Descriptive Statement:
Artificial intelligence algorithms allow a computer to perceive and move in the world, use knowledge, and engage in problem solving. Students create a computational artifact that is able to carry out a simple task commonly performed by living organisms. Students do not need to realistically simulate human behavior or solve a complex problem in order to meet this standard. For example, students could implement an algorithm for playing tic-tac-toe that would select an appropriate location for the next move. Alternatively, students could implement an algorithm that allows a solar-powered robot to move to a sunny location when its batteries are low.

Standard:
Implement searching and sorting algorithms to solve computational problems.

Descriptive Statement:
One of the core uses of computers is to store, organize, and retrieve information when working with large amounts of data. Students create computational artifacts that use searching and/or sorting algorithms to retrieve, organize, or store information. Students do not need to select their algorithm based on efficiency. For example, students could write a script to sequence their classmates in order from youngest to oldest. Alternatively, students could write a program to find certain words within a text and report their location.

Standard:
Evaluate algorithms in terms of their efficiency.

Descriptive Statement:
Algorithms that perform the same task can be implemented in different ways, which take different amounts of time to run on a given input set. Algorithms are commonly evaluated using asymptotic analysis (i.e., “Big O”) which involves exploration of behavior when the input set grows very large. Students classify algorithms by the most common time classes (e.g., log n, linear, n log n, and quadratic or higher). For example, students could read a given algorithm, identify the control constructs, and in conjunction with input size, identify the efficiency class of the algorithm.

Standard:
Select and use data collection tools and techniques to generate data sets.

Descriptive Statement:
Data collection and organization is essential for obtaining new information insights and revealing new knowledge in our modern world. As computers are able to process larger sets of data, gathering data in an efficient and reliable matter remains important. The choice of data collection tools and quality of the data collected influences how new information, insights, and knowledge will support claims and be communicated. Students devise a reliable method to gather information, use software to extract digital data from data sets, and clean and organize the data in ways that support summaries of information obtained from the data. At this level, students may, but are not required to, create their own data collection tools. For example, students could create a computational artifact that records information from a sonic distance sensor to monitor the motion of a prototype vehicle. Alternatively, students could develop a reliable and practical way to automatically digitally record the number of animals entering a portion of a field to graze. Additionally, students could also find a web site containing data (e.g., race results for a major marathon), scrape the data from the web site using data collection tools, and format the data so it can be analyzed.

Standard:
Use data analysis tools and techniques to identify patterns in data representing complex systems.

Descriptive Statement:
Data analysis tools can be useful for identifying patterns in large amounts of data in many different fields.
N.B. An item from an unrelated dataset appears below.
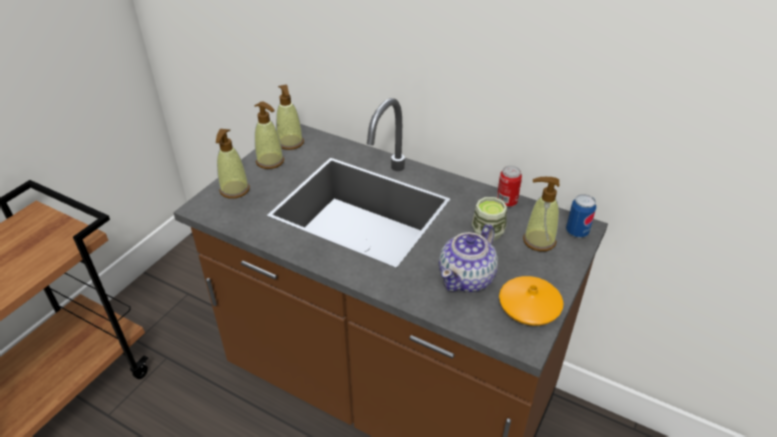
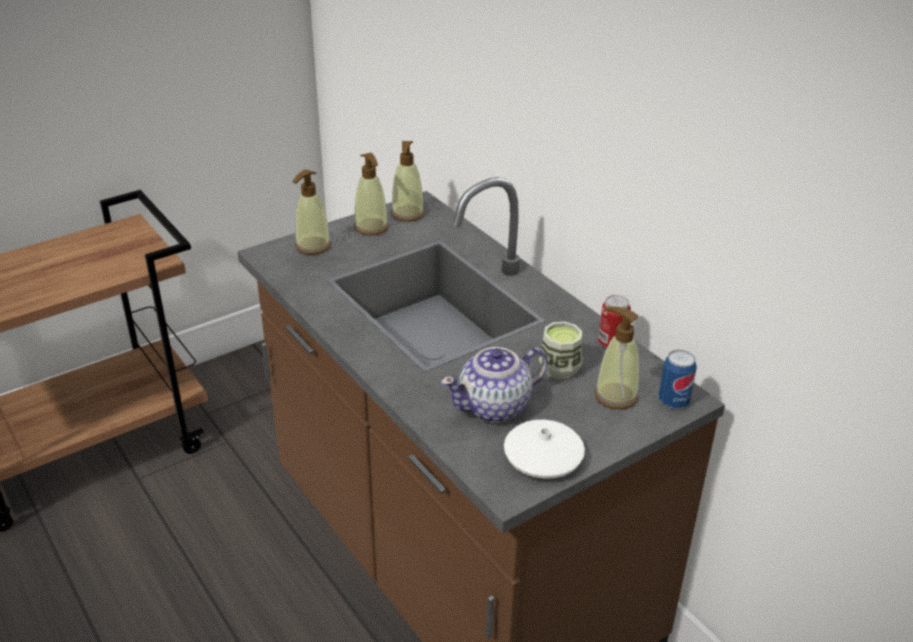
camera: 25 degrees right, 5 degrees down
(529, 307) = (543, 458): orange vase -> white vase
Computers can help with the processing of extremely large sets of data making very complex systems manageable. Students use computational tools to analyze, summarize, and visualize a large set of data. For example, students could analyze a data set containing marathon times and determine how age, gender, weather, and course features correlate with running times. Alternatively, students could analyze a data set of social media interactions to identify the most influential users and visualize the intersections between different social groups.